Saved entries
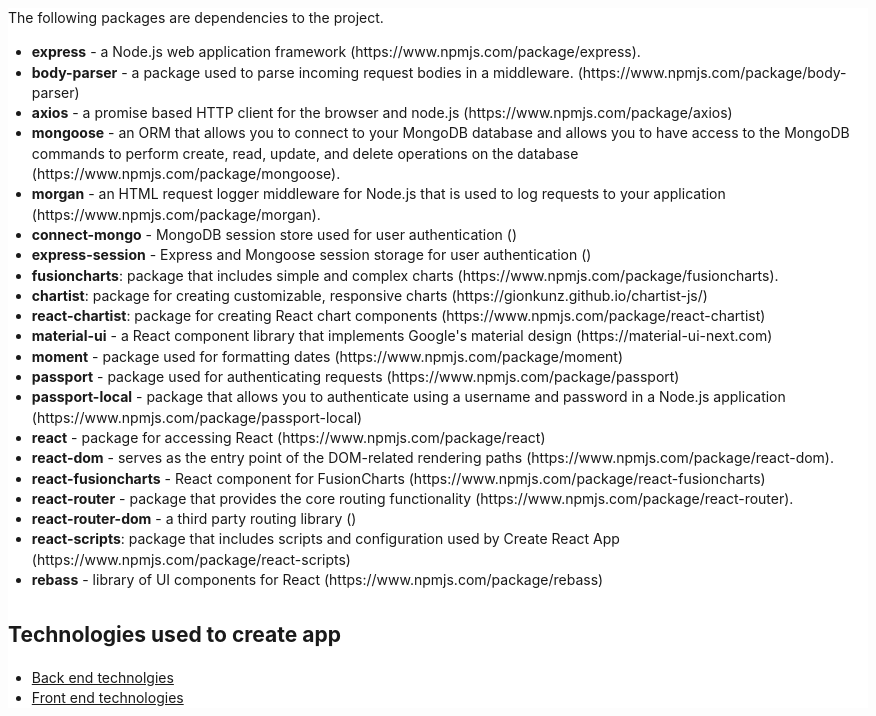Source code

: 
<p>The following packages are dependencies to the project.<p>

<ul>
	<li><b>express</b> -  a Node.js web application framework (https://www.npmjs.com/package/express).</li>
	<li><b>body-parser</b> - a package used to parse incoming request bodies in a middleware. (https://www.npmjs.com/package/body-parser)</li>
  <li><b>axios</b> - a promise based HTTP client for the browser and node.js (https://www.npmjs.com/package/axios)</li>
  <li><b>mongoose</b> - an ORM that allows you to connect to your MongoDB database and allows you to have access to the MongoDB commands to perform create, read, update, and delete operations on the database (https://www.npmjs.com/package/mongoose).</li>
  <li><b>morgan</b> - an HTML request logger middleware for Node.js that is used to log requests to your application (https://www.npmjs.com/package/morgan).</li>
  <li><b>connect-mongo</b> - MongoDB session store used for user authentication (<https://www.npmjs.com/package/connect-mongo>)</li>
  <li><b>express-session</b> - Express and Mongoose session storage for user authentication (<https://www.npmjs.com/package/express-sessions>)</li>
  <li><b>fusioncharts</b>: package that includes simple and complex charts (https://www.npmjs.com/package/fusioncharts).</li>
  <li><b>chartist</b>: package for creating customizable, responsive charts (https://gionkunz.github.io/chartist-js/)</li>
  <li><b>react-chartist</b>: package for creating React chart components (https://www.npmjs.com/package/react-chartist)</li>
  <li><b>material-ui</b> - a React component library that implements Google's material design (https://material-ui-next.com)</li>
  <li><b>moment</b> - package used for formatting dates (https://www.npmjs.com/package/moment)</li>
  <li><b>passport</b> - package used for authenticating requests (https://www.npmjs.com/package/passport)</li>
  <li><b>passport-local</b> - package that allows you to authenticate using a username and password in a Node.js application (https://www.npmjs.com/package/passport-local)</li>
  <li><b>react</b> - package for accessing React (https://www.npmjs.com/package/react)</li>
  <li><b>react-dom</b> - serves as the entry point of the DOM-related rendering paths (https://www.npmjs.com/package/react-dom).</li>
  <li><b>react-fusioncharts</b> - React component for FusionCharts (https://www.npmjs.com/package/react-fusioncharts)</li>
  <li><b>react-router</b> - package that provides the core routing functionality (https://www.npmjs.com/package/react-router).</li>
  <li><b>react-router-dom</b> - a third party routing library (<https://www.npmjs.com/package/react-router-dom>)</li>
  <li><b>react-scripts</b>: package that includes scripts and configuration used by Create React App (https://www.npmjs.com/package/react-scripts)</li>
  <li><b>rebass</b> - library of UI components for React (https://www.npmjs.com/package/rebass)</li>
</ul>

## <a name="technologies-used"></a> Technologies used to create app

* [Back end technolgies](#Backend)
* [Front end technologies](#Frontend)
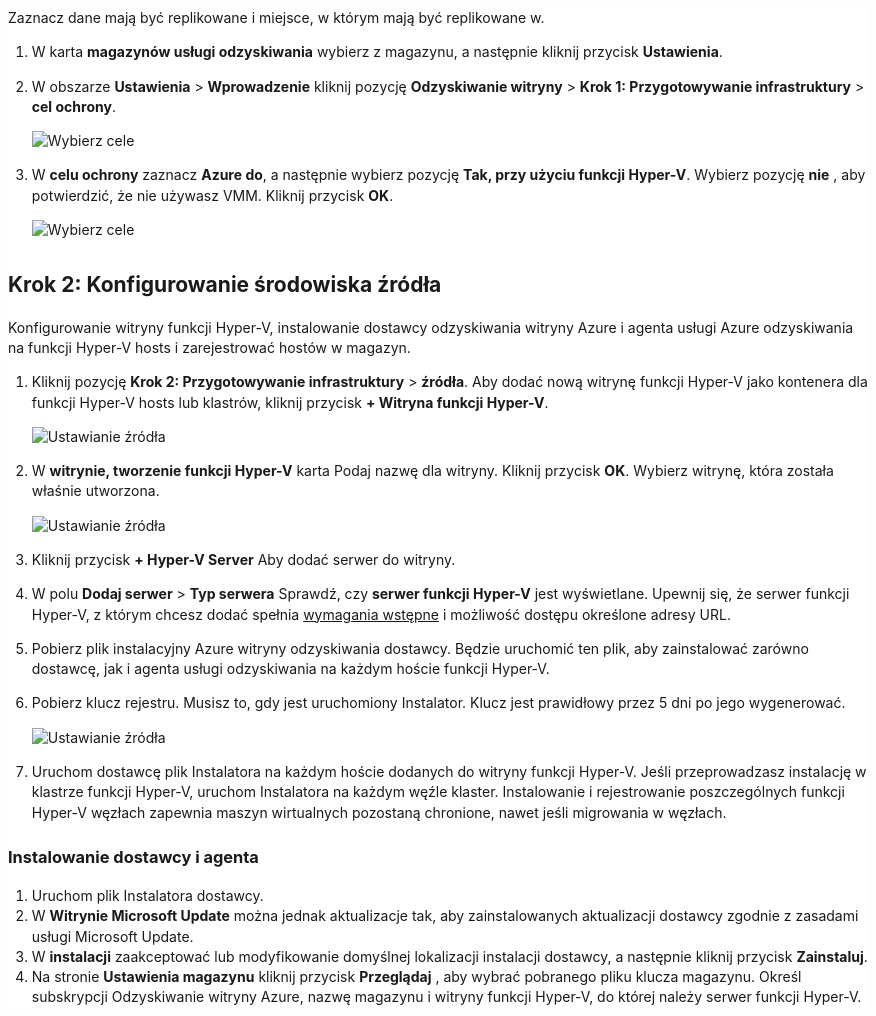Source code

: Zaznacz dane mają być replikowane i miejsce, w którym mają być replikowane w.

1. W karta **magazynów usługi odzyskiwania** wybierz z magazynu, a następnie kliknij przycisk **Ustawienia**.
2. W obszarze **Ustawienia** > **Wprowadzenie** kliknij pozycję **Odzyskiwanie witryny** > **Krok 1: Przygotowywanie infrastruktury** > **cel ochrony**.

    ![Wybierz cele](./media/site-recovery-hyper-v-site-to-azure/choose-goals.png)

3. W **celu ochrony** zaznacz **Azure do**, a następnie wybierz pozycję **Tak, przy użyciu funkcji Hyper-V**. Wybierz pozycję **nie** , aby potwierdzić, że nie używasz VMM. Kliknij przycisk **OK**.

    ![Wybierz cele](./media/site-recovery-hyper-v-site-to-azure/choose-goals2.png)


## <a name="step-2-set-up-the-source-environment"></a>Krok 2: Konfigurowanie środowiska źródła

Konfigurowanie witryny funkcji Hyper-V, instalowanie dostawcy odzyskiwania witryny Azure i agenta usługi Azure odzyskiwania na funkcji Hyper-V hosts i zarejestrować hostów w magazyn.


1. Kliknij pozycję **Krok 2: Przygotowywanie infrastruktury** > **źródła**. Aby dodać nową witrynę funkcji Hyper-V jako kontenera dla funkcji Hyper-V hosts lub klastrów, kliknij przycisk **+ Witryna funkcji Hyper-V**.

    ![Ustawianie źródła](./media/site-recovery-hyper-v-site-to-azure/set-source1.png)

2. W **witrynie, tworzenie funkcji Hyper-V** karta Podaj nazwę dla witryny. Kliknij przycisk **OK**. Wybierz witrynę, która została właśnie utworzona.

    ![Ustawianie źródła](./media/site-recovery-hyper-v-site-to-azure/set-source2.png)

3. Kliknij przycisk **+ Hyper-V Server** Aby dodać serwer do witryny.
4. W polu **Dodaj serwer** > **Typ serwera** Sprawdź, czy **serwer funkcji Hyper-V** jest wyświetlane. Upewnij się, że serwer funkcji Hyper-V, z którym chcesz dodać spełnia [wymagania wstępne](#on-premises-prerequisites) i możliwość dostępu określone adresy URL.
4. Pobierz plik instalacyjny Azure witryny odzyskiwania dostawcy. Będzie uruchomić ten plik, aby zainstalować zarówno dostawcę, jak i agenta usługi odzyskiwania na każdym hoście funkcji Hyper-V.
5. Pobierz klucz rejestru. Musisz to, gdy jest uruchomiony Instalator. Klucz jest prawidłowy przez 5 dni po jego wygenerować.

    ![Ustawianie źródła](./media/site-recovery-hyper-v-site-to-azure/set-source3.png)

6. Uruchom dostawcę plik Instalatora na każdym hoście dodanych do witryny funkcji Hyper-V. Jeśli przeprowadzasz instalację w klastrze funkcji Hyper-V, uruchom Instalatora na każdym węźle klaster. Instalowanie i rejestrowanie poszczególnych funkcji Hyper-V węzłach zapewnia maszyn wirtualnych pozostaną chronione, nawet jeśli migrowania w węzłach.

### <a name="install-the-provider-and-agent"></a>Instalowanie dostawcy i agenta

1. Uruchom plik Instalatora dostawcy.
2. W **Witrynie Microsoft Update** można jednak aktualizacje tak, aby zainstalowanych aktualizacji dostawcy zgodnie z zasadami usługi Microsoft Update.
3. W **instalacji** zaakceptować lub modyfikowanie domyślnej lokalizacji instalacji dostawcy, a następnie kliknij przycisk **Zainstaluj**.
4. Na stronie **Ustawienia magazynu** kliknij przycisk **Przeglądaj** , aby wybrać pobranego pliku klucza magazynu. Określ subskrypcji Odzyskiwanie witryny Azure, nazwę magazynu i witryny funkcji Hyper-V, do której należy serwer funkcji Hyper-V.
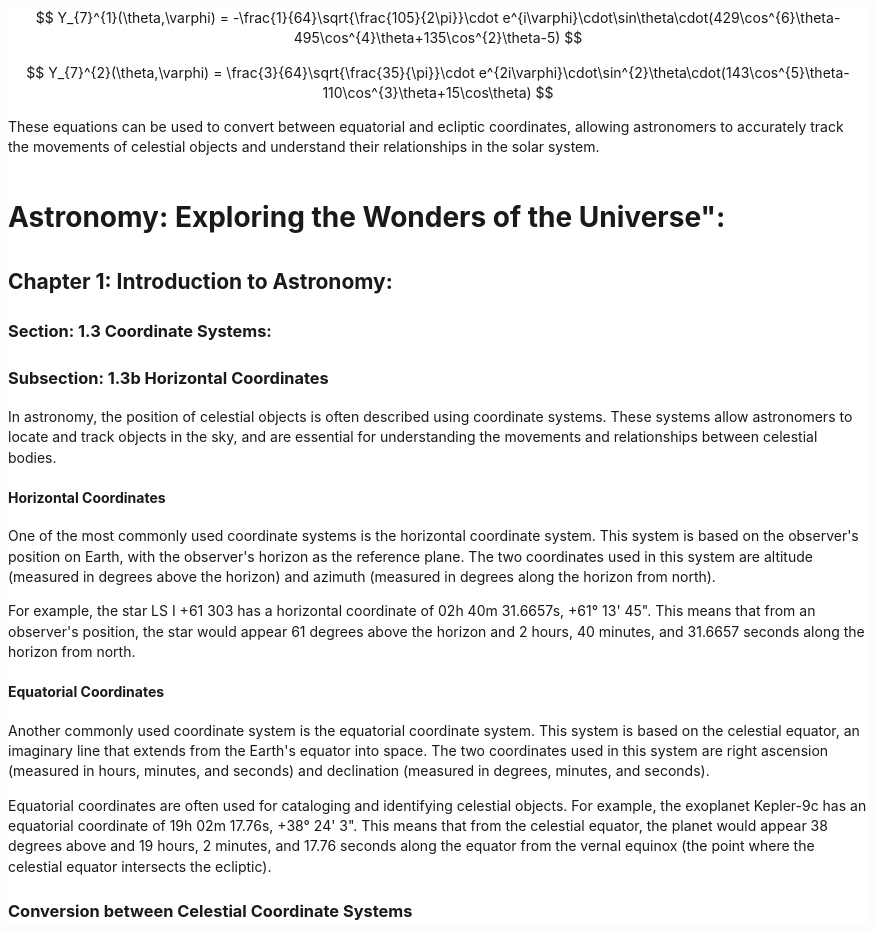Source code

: $$
Y_{7}^{1}(\theta,\varphi) = -\frac{1}{64}\sqrt{\frac{105}{2\pi}}\cdot e^{i\varphi}\cdot\sin\theta\cdot(429\cos^{6}\theta-495\cos^{4}\theta+135\cos^{2}\theta-5)
$$

$$
Y_{7}^{2}(\theta,\varphi) = \frac{3}{64}\sqrt{\frac{35}{\pi}}\cdot e^{2i\varphi}\cdot\sin^{2}\theta\cdot(143\cos^{5}\theta-110\cos^{3}\theta+15\cos\theta)
$$

These equations can be used to convert between equatorial and ecliptic coordinates, allowing astronomers to accurately track the movements of celestial objects and understand their relationships in the solar system.


# Astronomy: Exploring the Wonders of the Universe":

## Chapter 1: Introduction to Astronomy:

### Section: 1.3 Coordinate Systems:

### Subsection: 1.3b Horizontal Coordinates

In astronomy, the position of celestial objects is often described using coordinate systems. These systems allow astronomers to locate and track objects in the sky, and are essential for understanding the movements and relationships between celestial bodies.

#### Horizontal Coordinates

One of the most commonly used coordinate systems is the horizontal coordinate system. This system is based on the observer's position on Earth, with the observer's horizon as the reference plane. The two coordinates used in this system are altitude (measured in degrees above the horizon) and azimuth (measured in degrees along the horizon from north).

For example, the star LS I +61 303 has a horizontal coordinate of 02h 40m 31.6657s, +61° 13' 45". This means that from an observer's position, the star would appear 61 degrees above the horizon and 2 hours, 40 minutes, and 31.6657 seconds along the horizon from north.

#### Equatorial Coordinates

Another commonly used coordinate system is the equatorial coordinate system. This system is based on the celestial equator, an imaginary line that extends from the Earth's equator into space. The two coordinates used in this system are right ascension (measured in hours, minutes, and seconds) and declination (measured in degrees, minutes, and seconds).

Equatorial coordinates are often used for cataloging and identifying celestial objects. For example, the exoplanet Kepler-9c has an equatorial coordinate of 19h 02m 17.76s, +38° 24' 3". This means that from the celestial equator, the planet would appear 38 degrees above and 19 hours, 2 minutes, and 17.76 seconds along the equator from the vernal equinox (the point where the celestial equator intersects the ecliptic).

### Conversion between Celestial Coordinate Systems
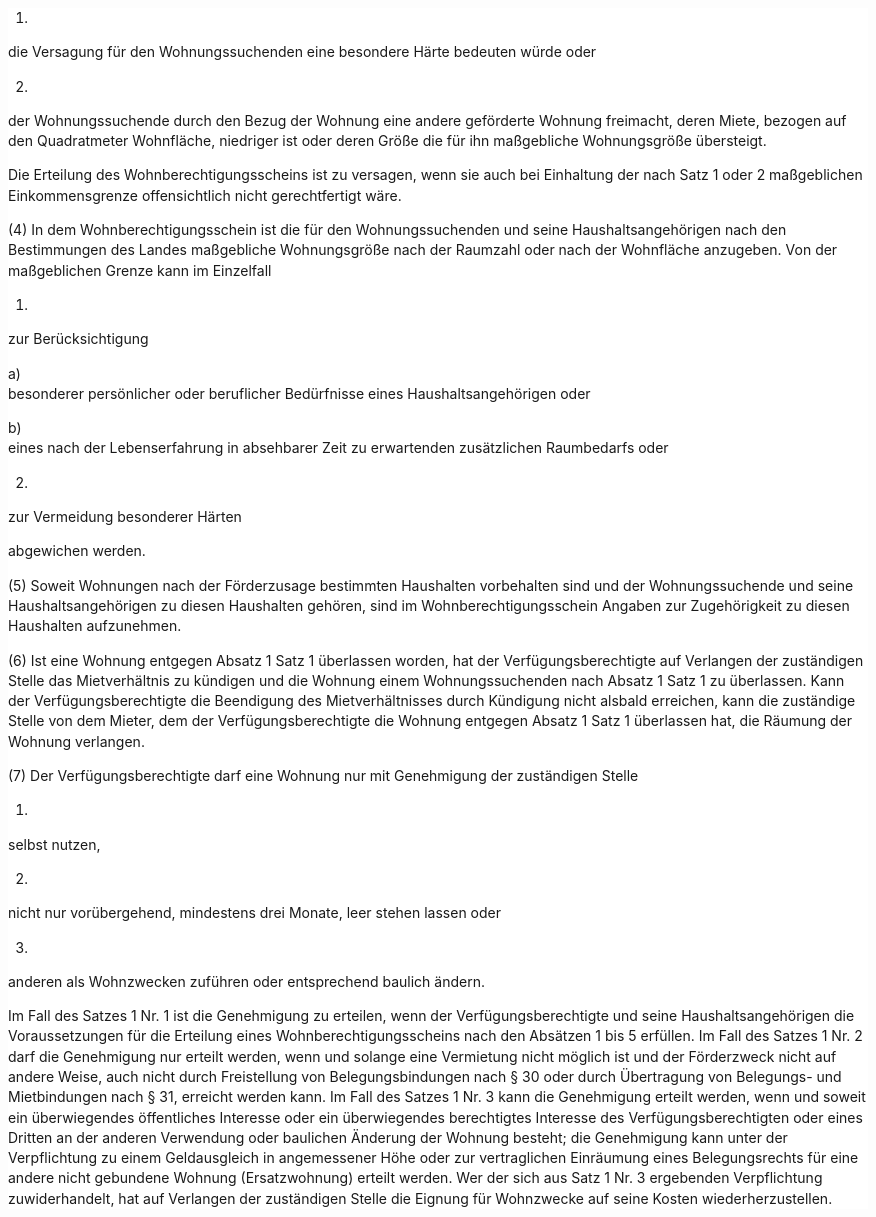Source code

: 1.  
die Versagung für den Wohnungssuchenden eine besondere Härte bedeuten würde oder

2.  
der Wohnungssuchende durch den Bezug der Wohnung eine andere geförderte Wohnung freimacht, deren Miete, bezogen auf den Quadratmeter Wohnfläche, niedriger ist oder deren Größe die für ihn maßgebliche Wohnungsgröße übersteigt.

Die Erteilung des Wohnberechtigungsscheins ist zu versagen, wenn sie auch bei Einhaltung der nach Satz 1 oder 2 maßgeblichen Einkommensgrenze offensichtlich nicht gerechtfertigt wäre.

(4) In dem Wohnberechtigungsschein ist die für den Wohnungssuchenden und seine Haushaltsangehörigen nach den Bestimmungen des Landes maßgebliche Wohnungsgröße nach der Raumzahl oder nach der Wohnfläche anzugeben. Von der maßgeblichen Grenze kann im Einzelfall

1.  
zur Berücksichtigung

a)  
besonderer persönlicher oder beruflicher Bedürfnisse eines Haushaltsangehörigen oder

b)  
eines nach der Lebenserfahrung in absehbarer Zeit zu erwartenden zusätzlichen Raumbedarfs oder

2.  
zur Vermeidung besonderer Härten

abgewichen werden.

(5) Soweit Wohnungen nach der Förderzusage bestimmten Haushalten vorbehalten sind und der Wohnungssuchende und seine Haushaltsangehörigen zu diesen Haushalten gehören, sind im Wohnberechtigungsschein Angaben zur Zugehörigkeit zu diesen Haushalten aufzunehmen.

(6) Ist eine Wohnung entgegen Absatz 1 Satz 1 überlassen worden, hat der Verfügungsberechtigte auf Verlangen der zuständigen Stelle das Mietverhältnis zu kündigen und die Wohnung einem Wohnungssuchenden nach Absatz 1 Satz 1 zu überlassen. Kann der Verfügungsberechtigte die Beendigung des Mietverhältnisses durch Kündigung nicht alsbald erreichen, kann die zuständige Stelle von dem Mieter, dem der Verfügungsberechtigte die Wohnung entgegen Absatz 1 Satz 1 überlassen hat, die Räumung der Wohnung verlangen.

(7) Der Verfügungsberechtigte darf eine Wohnung nur mit Genehmigung der zuständigen Stelle

1.  
selbst nutzen,

2.  
nicht nur vorübergehend, mindestens drei Monate, leer stehen lassen oder

3.  
anderen als Wohnzwecken zuführen oder entsprechend baulich ändern.

Im Fall des Satzes 1 Nr. 1 ist die Genehmigung zu erteilen, wenn der Verfügungsberechtigte und seine Haushaltsangehörigen die Voraussetzungen für die Erteilung eines Wohnberechtigungsscheins nach den Absätzen 1 bis 5 erfüllen. Im Fall des Satzes 1 Nr. 2 darf die Genehmigung nur erteilt werden, wenn und solange eine Vermietung nicht möglich ist und der Förderzweck nicht auf andere Weise, auch nicht durch Freistellung von Belegungsbindungen nach § 30 oder durch Übertragung von Belegungs- und Mietbindungen nach § 31, erreicht werden kann. Im Fall des Satzes 1 Nr. 3 kann die Genehmigung erteilt werden, wenn und soweit ein überwiegendes öffentliches Interesse oder ein überwiegendes berechtigtes Interesse des Verfügungsberechtigten oder eines Dritten an der anderen Verwendung oder baulichen Änderung der Wohnung besteht; die Genehmigung kann unter der Verpflichtung zu einem Geldausgleich in angemessener Höhe oder zur vertraglichen Einräumung eines Belegungsrechts für eine andere nicht gebundene Wohnung (Ersatzwohnung) erteilt werden. Wer der sich aus Satz 1 Nr. 3 ergebenden Verpflichtung zuwiderhandelt, hat auf Verlangen der zuständigen Stelle die Eignung für Wohnzwecke auf seine Kosten wiederherzustellen.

WHAT THE TASK REQUIRES: Copy the data from its beginning through the line containing "<p>The following packages", switching "dependencies" to "requirements" and keeping everything else unchanged. Leave the pictures out.

RESPONSE AREA:
Source code

: 
<p>The following packages are requirements to the project.<p>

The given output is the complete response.